Amanda Buchholz arrived at Nebraska during the perfect time, post Title IX and pre-9/11. She never had to worry about whether her playing days would get forgotten in a moldy old archive. To this day, Buchholz, a two-sport star from Ogallala, Neb., is a well-known athlete in different parts of the state.

She was a shortstop for the Huskers, just like Geis, and when she played in the early 2000s, Betty Geis used to study her. She always watches the shortstop. In 2002, Buchholz became the first recipient of the Julie Geis scholarship. Betty helped make the selection. It seemed Buchholz possessed many of the same qualities as Julie. She was feisty and competitive and polite. Most of all, she knew where her roots lay.

Buchholz is an assistant coach at Miami of Ohio now, but she still keeps her Nebraska cell number. She spent several years as a volunteer assistant at NU when her playing days were over, but eventually, it was time to move on and make some money.

On Wednesday night, she caught up with another Nebraskan and waxed nostalgic about Runzas -- a giant blob of meat and cabbage stuffed inside a dough pocket that is coveted fast food in Nebraska -- and how much she missed home.

Of course she remembers Julie Geis' story. She hung out with her old teammates at all those golf outings. Buchholz knows that Geis' favorite saying was "Intensity to the Max," and that she passionately loved the game. She knows about Betty. She used to hug her after most games.

The plaque honoring her as the first scholarship winner must mean something, because it's hanging on her wall at home in Ohio.
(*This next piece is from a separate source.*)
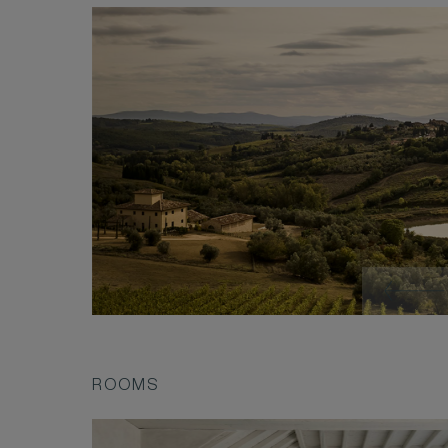
ROOMS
"I think they were able to endow her scholarship in like five years," Buchholz said. "That just shows you how much they loved her, I guess. And how much she meant to the team and the program."

Feeling close to her daughter

Betty lost her husband to Alzheimer's a few years ago. Paul Geis was in the Navy, and no doubt would've liked the fact that it was the SEALS who captured and killed Osama bin Laden earlier this year.

The softball team has helped fill a void in Betty's life. The coaches and players adopted her; she adopted them. She can't travel to the night games anymore because her eyes have gotten older. She hugs Revelle before the games, then takes her spot below the press box. She didn't go to the games after Julie stopped playing, but now she can't stay away. The stadium is new, the faces change, but Betty feels close to her daughter here.

"I know," Betty said, "that's where she'd want me to be."

Before she left for the big city, Julie went to Beaver Crossing one last time over Labor Day weekend in 2001, a few days before the attacks. She planted a flower bed on the north side of the house, with tulips and lilacs and something for all seasons. Every year, they still bloom.